→ **Directions for this task**: Each line below from the one containing "Argentina imputed oilcake price" through the one containing "Note: The 2016" is to be given again exactly, and no line outside that span.

Dataset records:
* * *

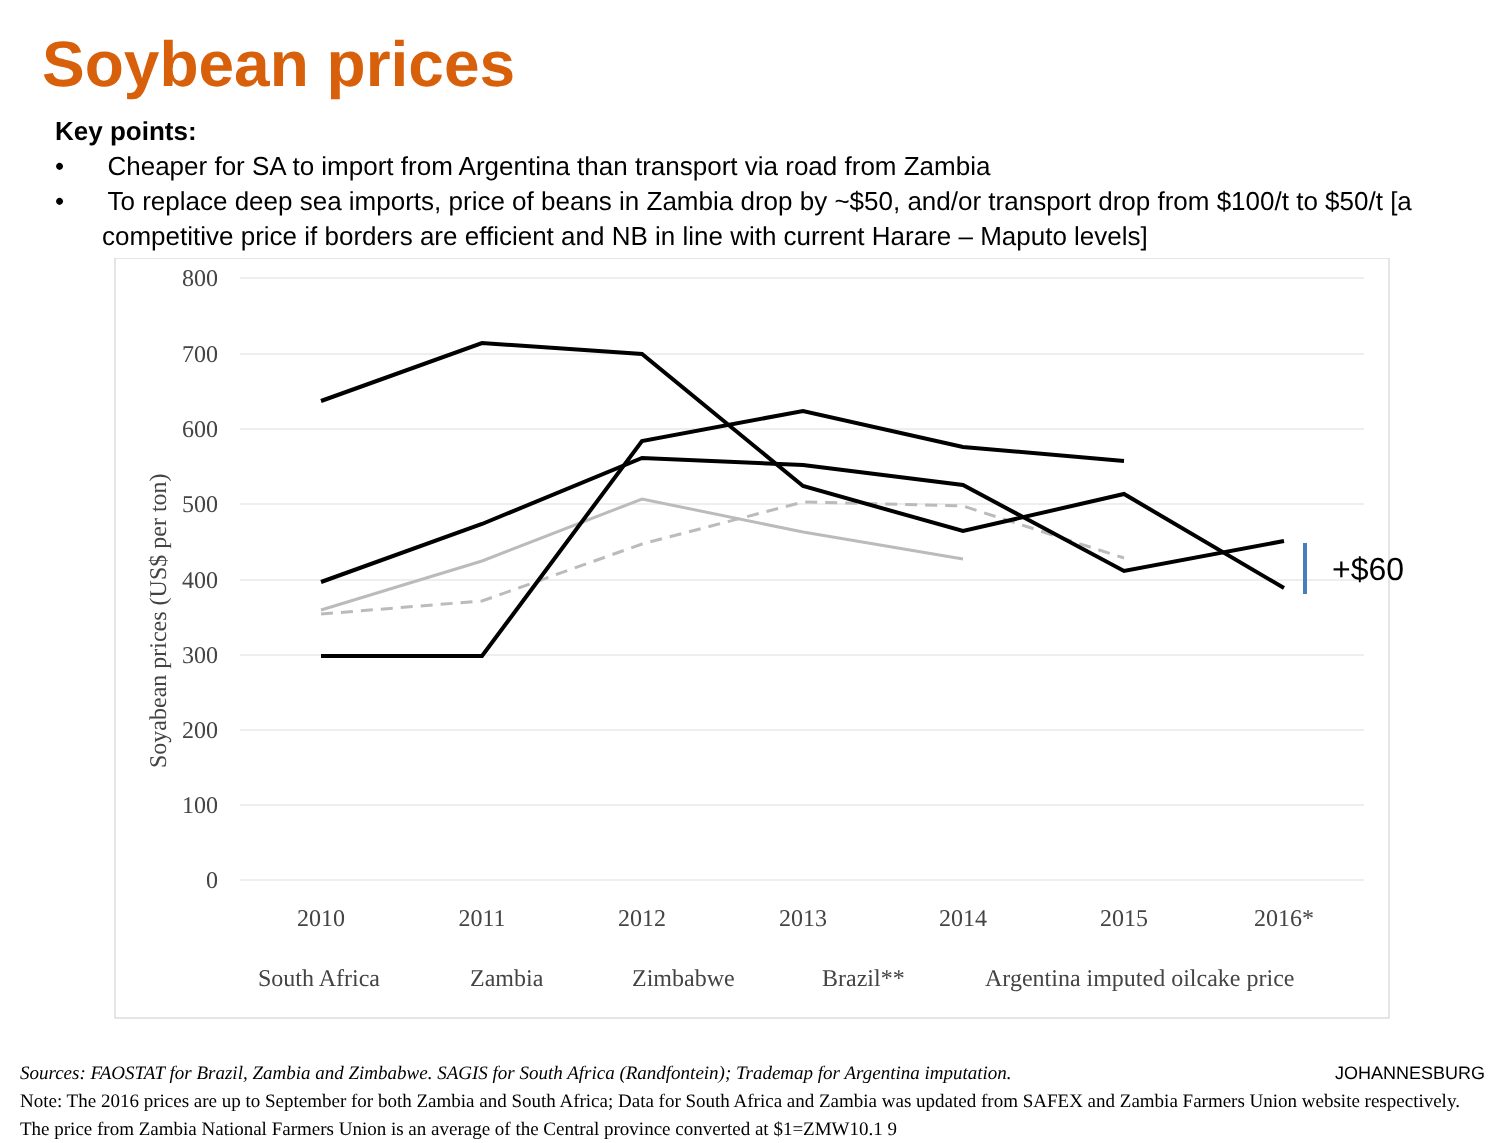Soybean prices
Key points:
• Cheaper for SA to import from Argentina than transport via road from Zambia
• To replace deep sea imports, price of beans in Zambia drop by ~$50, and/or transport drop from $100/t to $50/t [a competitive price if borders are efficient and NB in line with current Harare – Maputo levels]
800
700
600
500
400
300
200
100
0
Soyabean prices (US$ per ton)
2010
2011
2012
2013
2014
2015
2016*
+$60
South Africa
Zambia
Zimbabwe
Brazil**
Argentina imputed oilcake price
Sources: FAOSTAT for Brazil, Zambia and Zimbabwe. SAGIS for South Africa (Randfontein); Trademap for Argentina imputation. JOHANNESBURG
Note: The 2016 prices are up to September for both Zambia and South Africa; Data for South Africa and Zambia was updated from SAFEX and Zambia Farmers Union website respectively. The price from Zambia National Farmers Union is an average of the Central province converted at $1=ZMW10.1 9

* * *

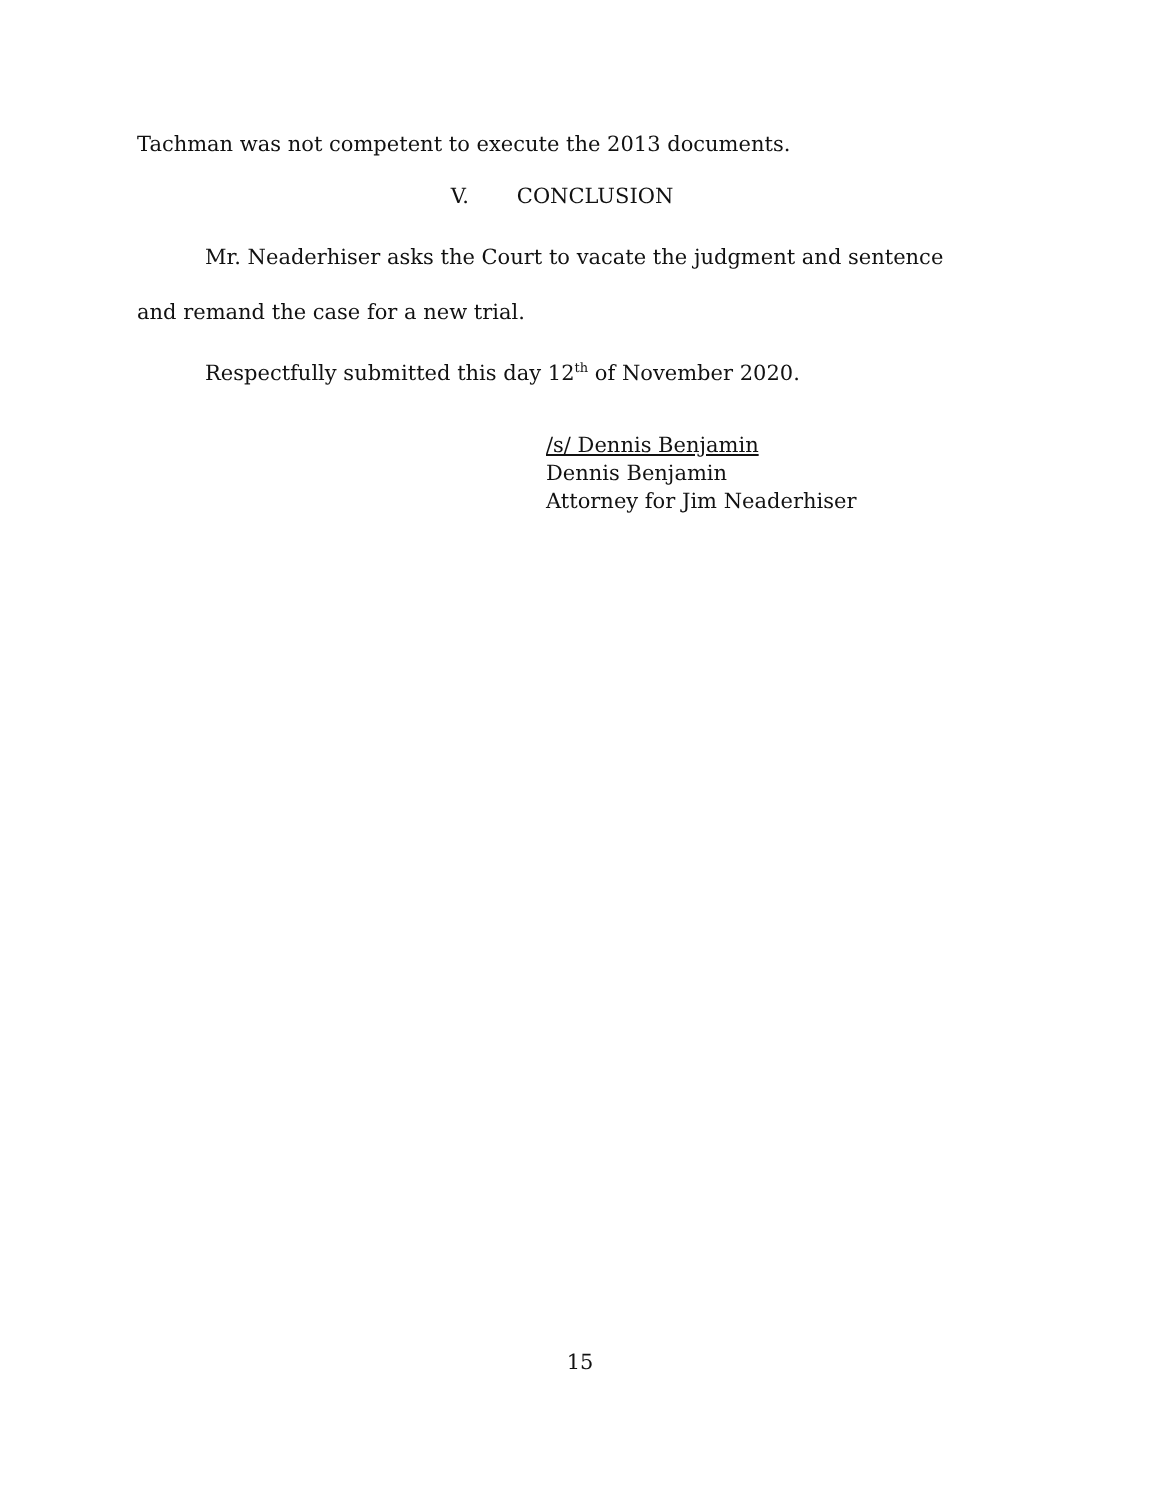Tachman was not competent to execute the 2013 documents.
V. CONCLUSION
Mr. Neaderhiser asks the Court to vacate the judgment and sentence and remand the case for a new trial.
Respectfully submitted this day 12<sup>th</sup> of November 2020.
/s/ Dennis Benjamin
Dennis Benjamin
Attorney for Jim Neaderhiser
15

* * *

→ **Answer box**:
Argentina imputed oilcake price
Sources: FAOSTAT for Brazil, Zambia and Zimbabwe. SAGIS for South Africa (Randfontein); Trademap for Argentina imputation. JOHANNESBURG
Note: The 2016 prices are up to September for both Zambia and South Africa; Data for South Africa and Zambia was updated from SAFEX and Zambia Farmers Union website respectively. The price from Zambia National Farmers Union is an average of the Central province converted at $1=ZMW10.1 9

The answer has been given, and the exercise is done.